> [PASSAGE SHOWN]:
- - - -
It's like different parts of his personality were born at different times. His sense of humour was one of the last ones in, and at only a few years old, it tends toward the basic and obvious. Prat falls and pies-in-the-face make him slap his leg and let loose a mighty guffaw. Subtle nuances of humour; puns and clever witticisms... they're all lost on him. But, like the rest of him, the sense of what is funny isn't dead - it's just behind, running to catch up. His brain is totally there. All the parts have reported for duty, but they all kinda straggled in a bit at a time, waiting to down the last of their coffee, finishing up conversations with each other before finally getting down to the business at hand.

Last Christmas, he learned the Jingle Bells Batman Smells song... and got it. Remember when you were eight or nine, and you sang that song all day long, because it was clever? Yeah, now imagine watching a hulking 6'3 22-year old giggling over it, because the lightbulb in his brain finally went on?

This past television season, he grasped onto another current trend more in line with his peers, which is nice, because it gives him something to talk about with the adults around him. All hail Christy, the deaf Survivor girl! The plotting and ploying? The shifting of alliances? The roles that each player has unwittingly formed within the tribe? He doesn't care! Most of it is beyond him right now, anyway. No, it's all about Christy, and God help the other tribe member who tries to vote her off!
- - - -
> [INFORMATION PROVIDED]:
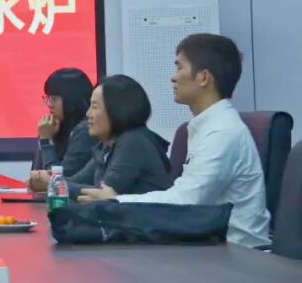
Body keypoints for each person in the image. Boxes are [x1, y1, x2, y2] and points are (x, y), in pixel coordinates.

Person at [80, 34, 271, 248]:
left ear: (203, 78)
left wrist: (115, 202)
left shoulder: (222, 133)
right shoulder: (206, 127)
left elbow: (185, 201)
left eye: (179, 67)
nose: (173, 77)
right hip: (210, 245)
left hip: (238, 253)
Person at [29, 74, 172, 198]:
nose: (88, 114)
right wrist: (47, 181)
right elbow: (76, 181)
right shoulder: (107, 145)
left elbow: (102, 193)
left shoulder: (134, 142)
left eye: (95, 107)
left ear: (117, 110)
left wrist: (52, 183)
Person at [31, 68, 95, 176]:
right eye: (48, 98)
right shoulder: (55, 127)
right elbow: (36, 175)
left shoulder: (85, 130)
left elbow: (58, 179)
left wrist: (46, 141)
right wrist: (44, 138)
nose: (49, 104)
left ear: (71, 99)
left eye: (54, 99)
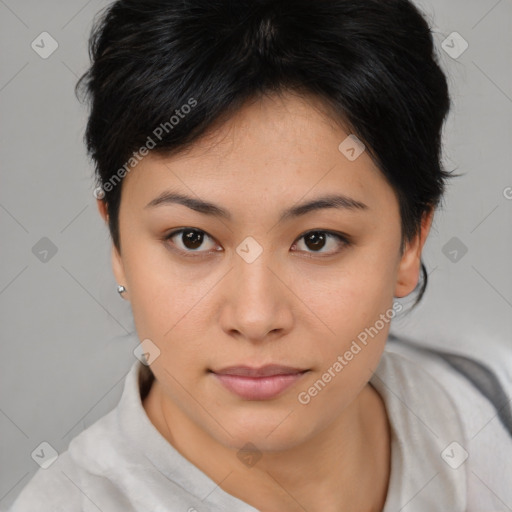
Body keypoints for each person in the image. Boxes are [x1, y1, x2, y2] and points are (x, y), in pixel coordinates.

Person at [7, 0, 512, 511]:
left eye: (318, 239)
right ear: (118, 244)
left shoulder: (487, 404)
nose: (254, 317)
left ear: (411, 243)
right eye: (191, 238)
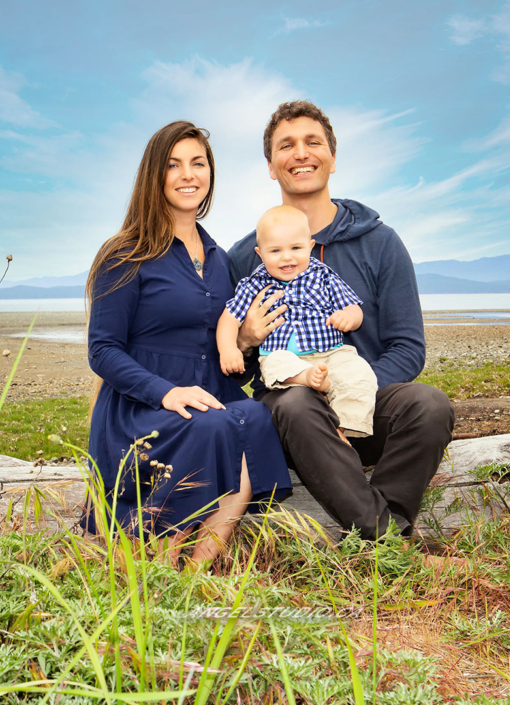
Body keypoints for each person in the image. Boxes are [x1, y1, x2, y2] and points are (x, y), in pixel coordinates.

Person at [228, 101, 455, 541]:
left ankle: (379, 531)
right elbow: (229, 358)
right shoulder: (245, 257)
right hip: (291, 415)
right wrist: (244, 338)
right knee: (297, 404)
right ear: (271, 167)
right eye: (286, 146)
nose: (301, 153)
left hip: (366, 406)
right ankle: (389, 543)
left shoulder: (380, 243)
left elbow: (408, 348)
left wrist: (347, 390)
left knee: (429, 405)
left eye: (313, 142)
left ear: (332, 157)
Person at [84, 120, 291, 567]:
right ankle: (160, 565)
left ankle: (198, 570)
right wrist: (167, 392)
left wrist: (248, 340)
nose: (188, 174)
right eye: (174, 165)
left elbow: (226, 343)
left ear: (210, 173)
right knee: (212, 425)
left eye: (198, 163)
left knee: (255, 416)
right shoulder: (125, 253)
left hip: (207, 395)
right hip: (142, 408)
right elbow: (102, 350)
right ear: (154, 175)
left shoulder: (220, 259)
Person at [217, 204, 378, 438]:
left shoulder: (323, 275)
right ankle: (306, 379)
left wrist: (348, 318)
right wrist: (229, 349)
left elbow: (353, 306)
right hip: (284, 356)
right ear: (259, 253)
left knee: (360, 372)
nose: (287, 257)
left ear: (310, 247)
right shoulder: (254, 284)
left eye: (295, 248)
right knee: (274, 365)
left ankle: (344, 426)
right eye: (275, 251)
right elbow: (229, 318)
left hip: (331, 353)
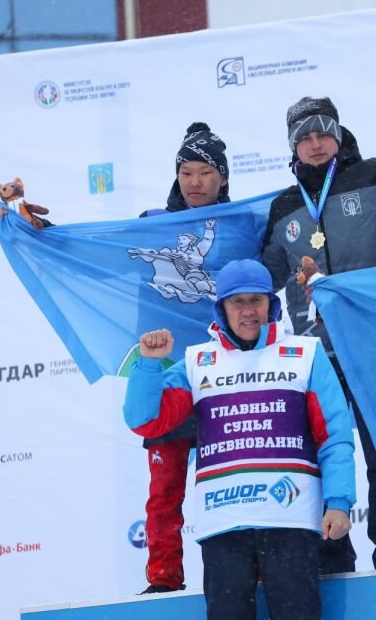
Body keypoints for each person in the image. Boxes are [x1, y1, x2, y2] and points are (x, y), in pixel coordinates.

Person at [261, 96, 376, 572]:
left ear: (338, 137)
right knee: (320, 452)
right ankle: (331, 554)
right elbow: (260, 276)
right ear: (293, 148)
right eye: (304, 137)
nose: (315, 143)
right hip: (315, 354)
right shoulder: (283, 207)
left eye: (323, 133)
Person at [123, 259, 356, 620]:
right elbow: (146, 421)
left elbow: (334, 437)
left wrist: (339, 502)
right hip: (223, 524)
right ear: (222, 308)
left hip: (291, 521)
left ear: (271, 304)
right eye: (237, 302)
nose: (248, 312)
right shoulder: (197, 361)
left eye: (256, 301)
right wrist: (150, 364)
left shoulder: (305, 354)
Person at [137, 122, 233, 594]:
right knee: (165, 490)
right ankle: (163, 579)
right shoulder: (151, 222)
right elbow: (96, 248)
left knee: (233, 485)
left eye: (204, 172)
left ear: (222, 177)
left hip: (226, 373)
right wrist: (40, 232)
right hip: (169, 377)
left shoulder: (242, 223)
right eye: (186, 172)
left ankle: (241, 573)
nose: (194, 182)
- - - -
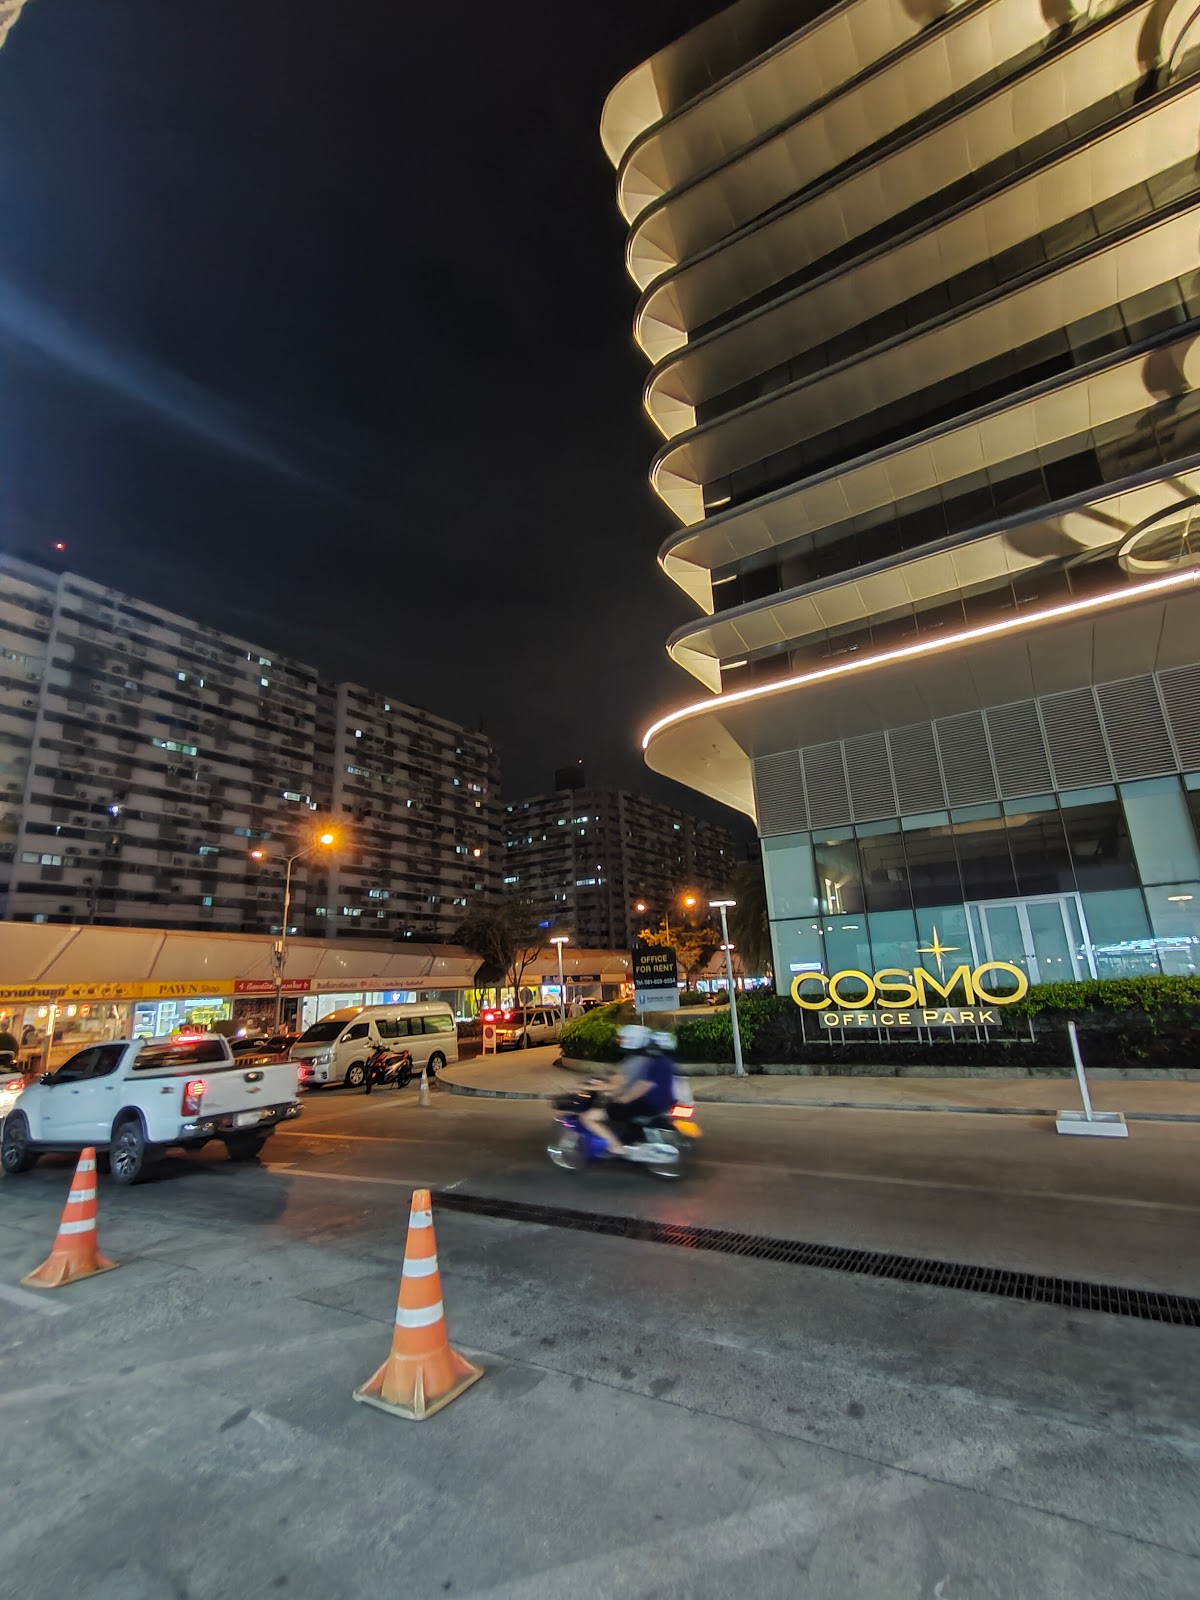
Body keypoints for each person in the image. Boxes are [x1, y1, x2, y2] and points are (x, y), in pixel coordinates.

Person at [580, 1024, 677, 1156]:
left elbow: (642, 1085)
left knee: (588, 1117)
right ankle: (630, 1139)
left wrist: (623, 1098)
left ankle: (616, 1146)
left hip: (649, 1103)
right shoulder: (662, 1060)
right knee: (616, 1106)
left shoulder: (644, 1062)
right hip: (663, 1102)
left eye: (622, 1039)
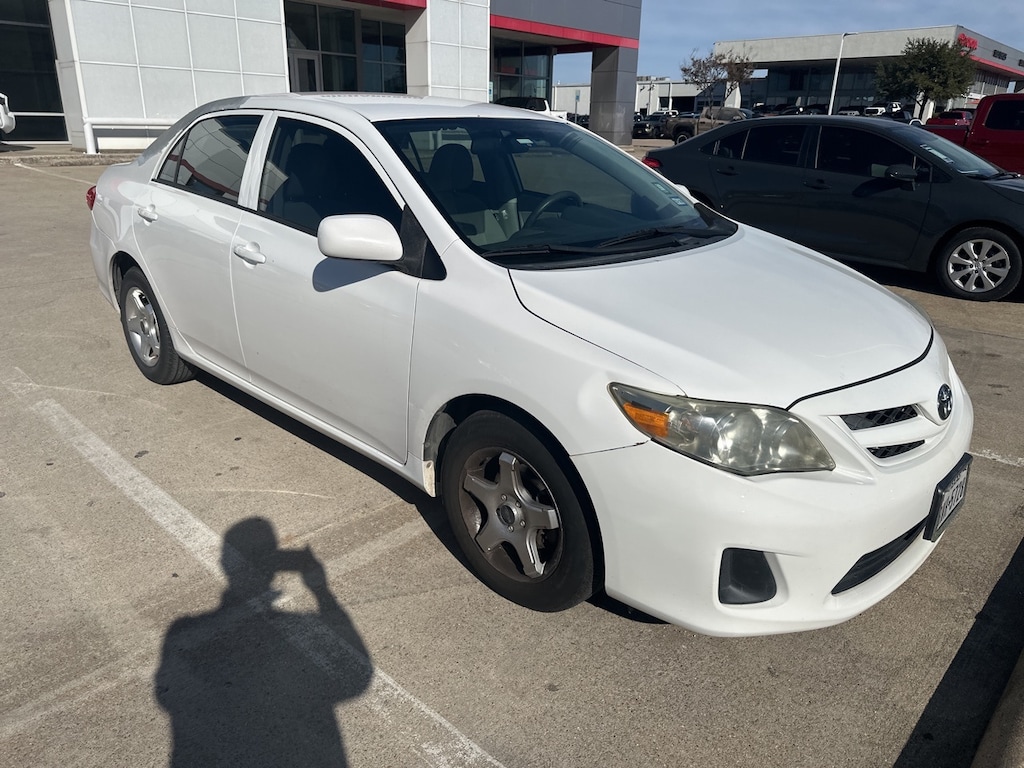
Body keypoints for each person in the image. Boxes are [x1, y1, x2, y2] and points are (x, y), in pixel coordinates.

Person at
- - - -
> [PROMPT 1]:
In the passage about the young man's late-developing sense of humor, why is it described as nice that he took up the same television trend as his peers? Answer in one to three sentences.
> [PROMPT 2]:
In the passage about the young man's sense of humor, which Survivor contestant does he care about?
> [PROMPT 3]:
Carry the passage about the young man's late-arriving sense of humor forward from its final sentence.
Nothing in the material is needed here.

> [RESPONSE BOX 1]:
It gives him something to talk about with the adults around him.

> [RESPONSE BOX 2]:
Christy, the deaf Survivor girl.

> [RESPONSE BOX 3]:
Didja all see last night? Christy spent over 300 bucks to buy her letter from home, and then Slut-Jenna opened up the flood gates and Jeff asked if it'd be all right to put another letter up for bid. Even though everyone knew Slut-Jenna only had about 80 dollars left after making that totally senseless $400 purchase of some chocolate and peanut butter, Christy was nice enough to let it happen. Christy got screwed, people! If my brother had realised this as it was happening, our brand new high-definition TV would have been thrown out the window!

My point? My damn brother got me sucked into Survivor! Damn it all! I hate reality TV!

Love to you all, poppets. Have a fantabulous weekend.